#### [GOAL OF THE EXERCISE]
Only the lines below starting at the one that contains "[393,1462,539,1474] data portion" and ending at the one that contains "[629,543,832,555] [210,566,326,581] above" are to be reproduced, exactly and with both ends kept.

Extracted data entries
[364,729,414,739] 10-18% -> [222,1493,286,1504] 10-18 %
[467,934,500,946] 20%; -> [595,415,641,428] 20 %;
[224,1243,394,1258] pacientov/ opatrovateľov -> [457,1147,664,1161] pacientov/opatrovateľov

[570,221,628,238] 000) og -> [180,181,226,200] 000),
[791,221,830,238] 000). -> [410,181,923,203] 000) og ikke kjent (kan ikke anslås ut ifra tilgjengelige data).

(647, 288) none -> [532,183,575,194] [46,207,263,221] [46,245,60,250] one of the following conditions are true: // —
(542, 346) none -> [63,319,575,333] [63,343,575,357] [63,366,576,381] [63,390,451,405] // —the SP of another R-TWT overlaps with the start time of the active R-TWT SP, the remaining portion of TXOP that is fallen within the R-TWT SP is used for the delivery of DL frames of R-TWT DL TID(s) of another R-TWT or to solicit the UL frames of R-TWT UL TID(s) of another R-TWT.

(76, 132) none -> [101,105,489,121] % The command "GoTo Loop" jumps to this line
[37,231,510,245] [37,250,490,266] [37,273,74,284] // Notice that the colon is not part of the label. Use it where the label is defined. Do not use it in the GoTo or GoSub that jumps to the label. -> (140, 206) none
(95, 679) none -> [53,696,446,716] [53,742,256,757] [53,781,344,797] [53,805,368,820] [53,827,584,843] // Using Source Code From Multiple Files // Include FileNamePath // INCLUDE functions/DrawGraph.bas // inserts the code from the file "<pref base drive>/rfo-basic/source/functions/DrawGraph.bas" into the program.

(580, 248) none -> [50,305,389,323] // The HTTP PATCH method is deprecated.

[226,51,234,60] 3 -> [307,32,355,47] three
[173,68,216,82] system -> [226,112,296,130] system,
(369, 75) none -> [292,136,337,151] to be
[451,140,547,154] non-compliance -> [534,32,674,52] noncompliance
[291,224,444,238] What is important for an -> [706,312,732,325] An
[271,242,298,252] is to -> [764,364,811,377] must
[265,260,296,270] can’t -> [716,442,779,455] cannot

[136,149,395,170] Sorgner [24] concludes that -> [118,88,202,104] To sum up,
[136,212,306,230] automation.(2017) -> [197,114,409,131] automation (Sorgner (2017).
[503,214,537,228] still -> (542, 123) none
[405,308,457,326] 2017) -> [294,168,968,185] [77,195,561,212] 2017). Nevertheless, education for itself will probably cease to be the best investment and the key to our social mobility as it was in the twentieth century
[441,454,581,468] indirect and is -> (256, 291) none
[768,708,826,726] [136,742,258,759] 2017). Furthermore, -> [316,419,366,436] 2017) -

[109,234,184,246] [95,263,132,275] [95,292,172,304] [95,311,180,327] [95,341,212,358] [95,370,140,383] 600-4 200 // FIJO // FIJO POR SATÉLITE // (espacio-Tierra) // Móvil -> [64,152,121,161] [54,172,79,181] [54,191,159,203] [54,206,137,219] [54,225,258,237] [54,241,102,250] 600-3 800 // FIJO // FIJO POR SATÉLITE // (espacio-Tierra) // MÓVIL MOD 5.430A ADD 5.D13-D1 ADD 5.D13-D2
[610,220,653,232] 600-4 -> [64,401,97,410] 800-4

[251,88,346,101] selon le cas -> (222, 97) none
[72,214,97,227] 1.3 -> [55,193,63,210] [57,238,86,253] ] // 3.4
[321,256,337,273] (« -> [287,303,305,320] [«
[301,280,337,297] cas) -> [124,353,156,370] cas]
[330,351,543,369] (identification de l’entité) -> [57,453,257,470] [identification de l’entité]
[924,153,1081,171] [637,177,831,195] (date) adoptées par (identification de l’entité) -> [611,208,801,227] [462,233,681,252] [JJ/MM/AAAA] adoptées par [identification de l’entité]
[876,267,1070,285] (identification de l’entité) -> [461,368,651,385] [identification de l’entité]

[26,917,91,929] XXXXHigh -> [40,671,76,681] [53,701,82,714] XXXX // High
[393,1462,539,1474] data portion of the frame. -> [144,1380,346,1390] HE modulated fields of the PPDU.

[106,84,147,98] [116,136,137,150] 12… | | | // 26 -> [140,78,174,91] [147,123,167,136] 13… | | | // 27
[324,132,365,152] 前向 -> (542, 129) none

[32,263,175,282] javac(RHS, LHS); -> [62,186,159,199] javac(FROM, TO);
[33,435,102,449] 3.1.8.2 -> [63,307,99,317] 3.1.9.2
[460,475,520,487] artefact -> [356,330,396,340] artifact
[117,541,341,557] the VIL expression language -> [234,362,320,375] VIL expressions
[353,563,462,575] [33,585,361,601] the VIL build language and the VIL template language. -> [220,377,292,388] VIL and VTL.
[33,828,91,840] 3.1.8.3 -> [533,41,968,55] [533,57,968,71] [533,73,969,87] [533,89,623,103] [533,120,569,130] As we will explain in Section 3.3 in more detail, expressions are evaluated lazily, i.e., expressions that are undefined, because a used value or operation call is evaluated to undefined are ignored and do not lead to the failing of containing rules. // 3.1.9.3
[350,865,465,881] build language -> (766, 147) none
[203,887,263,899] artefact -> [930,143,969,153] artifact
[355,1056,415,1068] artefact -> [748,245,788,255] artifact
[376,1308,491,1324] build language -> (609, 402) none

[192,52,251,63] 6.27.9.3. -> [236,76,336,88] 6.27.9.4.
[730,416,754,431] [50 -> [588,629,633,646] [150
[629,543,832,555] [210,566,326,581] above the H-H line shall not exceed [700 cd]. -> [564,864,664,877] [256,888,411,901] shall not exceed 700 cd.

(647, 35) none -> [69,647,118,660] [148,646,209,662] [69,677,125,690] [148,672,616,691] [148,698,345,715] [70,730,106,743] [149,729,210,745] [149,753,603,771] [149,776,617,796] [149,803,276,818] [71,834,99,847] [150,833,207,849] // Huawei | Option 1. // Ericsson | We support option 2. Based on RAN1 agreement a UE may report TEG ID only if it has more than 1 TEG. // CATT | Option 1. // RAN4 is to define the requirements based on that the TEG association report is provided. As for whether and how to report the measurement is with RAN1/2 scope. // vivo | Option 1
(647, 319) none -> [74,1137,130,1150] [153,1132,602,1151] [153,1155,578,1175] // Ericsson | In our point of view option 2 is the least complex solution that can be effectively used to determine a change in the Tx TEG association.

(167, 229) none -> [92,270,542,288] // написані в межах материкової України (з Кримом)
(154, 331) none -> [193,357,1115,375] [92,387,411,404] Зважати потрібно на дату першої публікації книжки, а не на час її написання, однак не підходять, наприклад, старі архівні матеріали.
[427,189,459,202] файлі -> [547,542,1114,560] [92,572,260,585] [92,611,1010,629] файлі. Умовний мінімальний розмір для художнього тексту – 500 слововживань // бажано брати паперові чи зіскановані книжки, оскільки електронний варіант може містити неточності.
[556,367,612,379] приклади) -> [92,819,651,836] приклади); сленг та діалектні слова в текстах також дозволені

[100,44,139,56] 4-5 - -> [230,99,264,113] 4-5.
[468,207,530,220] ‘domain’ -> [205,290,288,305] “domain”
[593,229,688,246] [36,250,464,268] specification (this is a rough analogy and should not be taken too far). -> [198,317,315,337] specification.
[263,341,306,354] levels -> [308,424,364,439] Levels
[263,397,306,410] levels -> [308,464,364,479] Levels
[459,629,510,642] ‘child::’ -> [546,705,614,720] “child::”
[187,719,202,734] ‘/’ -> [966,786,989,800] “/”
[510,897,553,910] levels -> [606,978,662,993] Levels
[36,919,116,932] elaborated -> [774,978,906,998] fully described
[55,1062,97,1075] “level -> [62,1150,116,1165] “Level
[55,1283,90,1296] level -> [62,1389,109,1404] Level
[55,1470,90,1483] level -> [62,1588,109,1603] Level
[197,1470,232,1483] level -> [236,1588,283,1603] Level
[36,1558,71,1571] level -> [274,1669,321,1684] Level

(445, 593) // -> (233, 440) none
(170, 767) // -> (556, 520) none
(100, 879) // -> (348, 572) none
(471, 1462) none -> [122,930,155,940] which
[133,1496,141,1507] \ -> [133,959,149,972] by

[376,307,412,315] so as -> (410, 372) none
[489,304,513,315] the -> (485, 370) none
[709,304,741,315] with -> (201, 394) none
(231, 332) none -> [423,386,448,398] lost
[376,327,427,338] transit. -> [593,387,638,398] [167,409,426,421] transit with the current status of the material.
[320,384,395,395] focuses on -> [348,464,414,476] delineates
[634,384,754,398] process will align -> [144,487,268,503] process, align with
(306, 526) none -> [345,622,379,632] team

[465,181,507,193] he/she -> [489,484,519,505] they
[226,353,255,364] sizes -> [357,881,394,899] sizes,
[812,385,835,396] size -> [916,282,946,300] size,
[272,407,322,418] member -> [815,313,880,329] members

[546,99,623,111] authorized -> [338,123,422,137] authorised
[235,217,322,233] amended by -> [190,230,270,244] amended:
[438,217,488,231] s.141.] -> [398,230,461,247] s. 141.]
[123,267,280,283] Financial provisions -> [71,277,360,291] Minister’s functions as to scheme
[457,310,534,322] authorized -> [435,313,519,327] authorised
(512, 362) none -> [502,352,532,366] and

#### [EXERCISE ANSWER]
[393,1462,539,1474] data portion of the frame. -> [144,1380,346,1390] HE modulated fields of the PPDU.

[106,84,147,98] [116,136,137,150] 12… | | | // 26 -> [140,78,174,91] [147,123,167,136] 13… | | | // 27
[324,132,365,152] 前向 -> (542, 129) none

[32,263,175,282] javac(RHS, LHS); -> [62,186,159,199] javac(FROM, TO);
[33,435,102,449] 3.1.8.2 -> [63,307,99,317] 3.1.9.2
[460,475,520,487] artefact -> [356,330,396,340] artifact
[117,541,341,557] the VIL expression language -> [234,362,320,375] VIL expressions
[353,563,462,575] [33,585,361,601] the VIL build language and the VIL template language. -> [220,377,292,388] VIL and VTL.
[33,828,91,840] 3.1.8.3 -> [533,41,968,55] [533,57,968,71] [533,73,969,87] [533,89,623,103] [533,120,569,130] As we will explain in Section 3.3 in more detail, expressions are evaluated lazily, i.e., expressions that are undefined, because a used value or operation call is evaluated to undefined are ignored and do not lead to the failing of containing rules. // 3.1.9.3
[350,865,465,881] build language -> (766, 147) none
[203,887,263,899] artefact -> [930,143,969,153] artifact
[355,1056,415,1068] artefact -> [748,245,788,255] artifact
[376,1308,491,1324] build language -> (609, 402) none

[192,52,251,63] 6.27.9.3. -> [236,76,336,88] 6.27.9.4.
[730,416,754,431] [50 -> [588,629,633,646] [150
[629,543,832,555] [210,566,326,581] above the H-H line shall not exceed [700 cd]. -> [564,864,664,877] [256,888,411,901] shall not exceed 700 cd.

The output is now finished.